One of her readers was Edmond-Luc Henry, an accountant and hemophiliac who had been contaminated with HIV in 1984 while under treatment by a CNTS physician. Enraged by Casteret’s revelations, Henry filed charges against a person or persons unknown for poisoning--a felony that, in the French penal code, carries a life sentence. Apparently to forestall a felony trial, the state’s investigating magistrate abruptly issued misdemeanor indictments against Garretta, Allain, Roux, and Roux’s Ministry of Health colleague Robert Netter. In March 1992 they were charged with deception over the basic quality of a product, under a law that Sabine Paugam, Henry’s lawyer, acidly described as designed to punish vendors of spoiled mustard. (The indictment of Roux and Netter was widely considered a maneuver to shield Hervé himself.)

The four men were first tried last summer by a panel of judges at Paris’s Palace of Justice. In October 1992 Garretta was sentenced to four years in jail and a heavy fine. (He lost any hope of clemency when he absconded to Boston before his sentencing to work as a consultant for a biotech firm.) Roux received a suspended sentence, Netter was acquitted, and Allain, sentenced to two years in jail, appealed and was granted a retrial. In an unusual move, perhaps to satisfy public opinion, which considered the sentences too lenient, state prosecutors asked that all four men be retried.

The object of the second trial, which began this past May in the Paris Court of Appeals, was to decide whether the original verdict would be upheld, lessened, or stiffened. This was still a criminal trial, conducted by state prosecutors. But in France victims and their lawyers are allowed to put their side of the story to the court. During the appeal, Paugam and other lawyers representing hemophiliacs pressed to move the case to the felony court on the tougher charges of poisoning. If so, additional defendants could be named. The lawyers have also asked that charges of poisoning be filed against Hervé, Dufoix, and former prime minister Fabius in the High Court of Justice, the only tribunal in France that can try former ministers for offenses committed while in office.

As he awaited the outcome of this latest trial, Henry summed up the legal and ethical issues at stake with the relentless simplicity of a dying man: If you’re sitting in an office counting boxes of products, you can talk about marketing, he said. But not if you’re treating human beings. If you’re a doctor, you don’t give people products that can hurt them.

Indeed, Garretta didn’t just help destroy hundreds of lives; he deeply damaged the relationship between patient and doctor. What I most reproach Garretta for, Pinon said recently, is that he created distrust in the blood system, which is completely built on trust. Garretta’s performance in the May court hearings did nothing to restore the French public’s faith. Day after day, the haggard former head of the CNTS tearfully recited the same refrain: It wasn’t possible for me to decide alone. No one ever said we should do things differently. He was a scapegoat, he said, for a common failure of foresight and courage.
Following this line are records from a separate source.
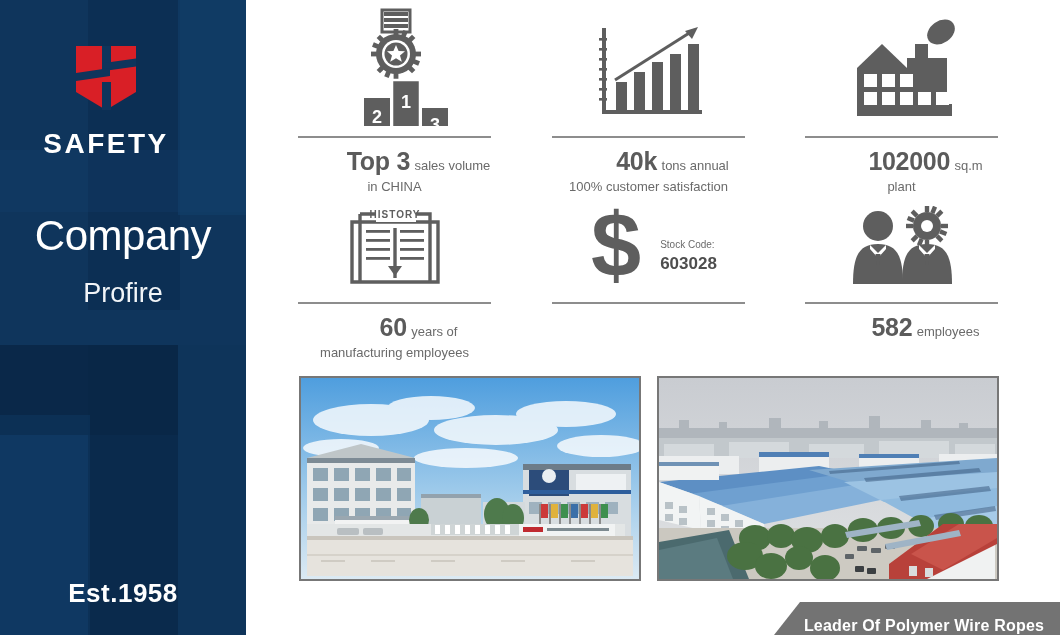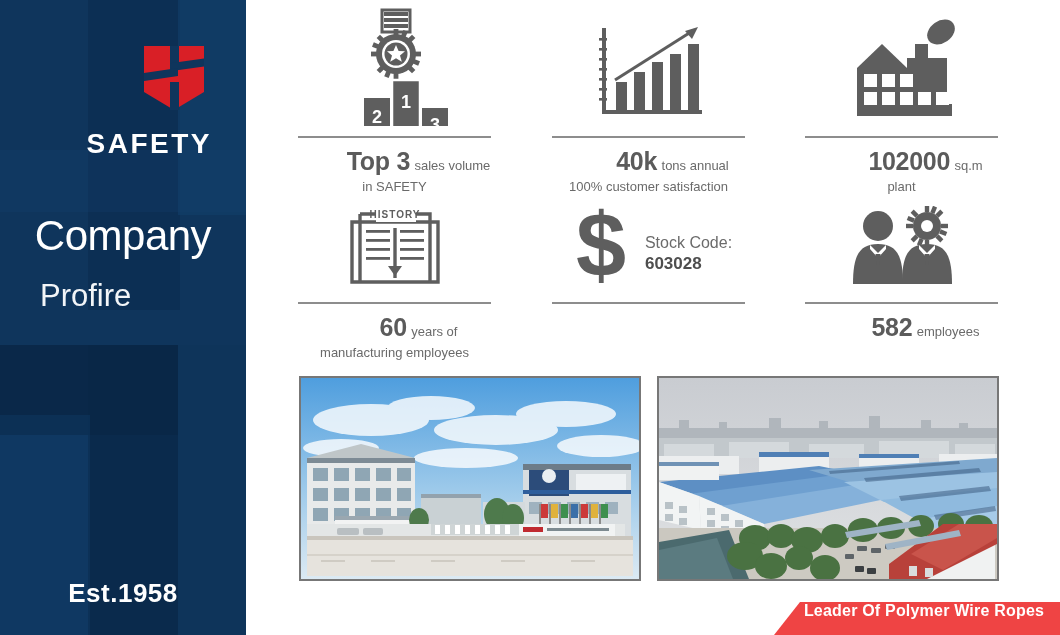--- a/index.html
+++ b/index.html
@@ -27,7 +27,7 @@
 
   .lp-content{position:relative;z-index:5;width:246px;height:635px;}
 
-  .logo-wrap{position:absolute;left:0;top:38px;width:212px;text-align:right;}
+  .logo-wrap{position:absolute;left:0;top:38px;width:212px;text-align:center;}
   .logo-mark{display:inline-block;}
   .brand-word{
     display:block;margin-top:10px;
Should doctors be better than the rest of us? Why blame Allain, for example, for staying on at the CNTS and carrying out Garretta’s policy? After all, as he said when interviewed during the trial, I have four children of my own, and I need to make a living. Behind him was a courtroom packed with anguished parents who used to have children of their own. Their sons are dead now because men like Garretta and Allain--and no doubt many others who will never be publicly named--betrayed them.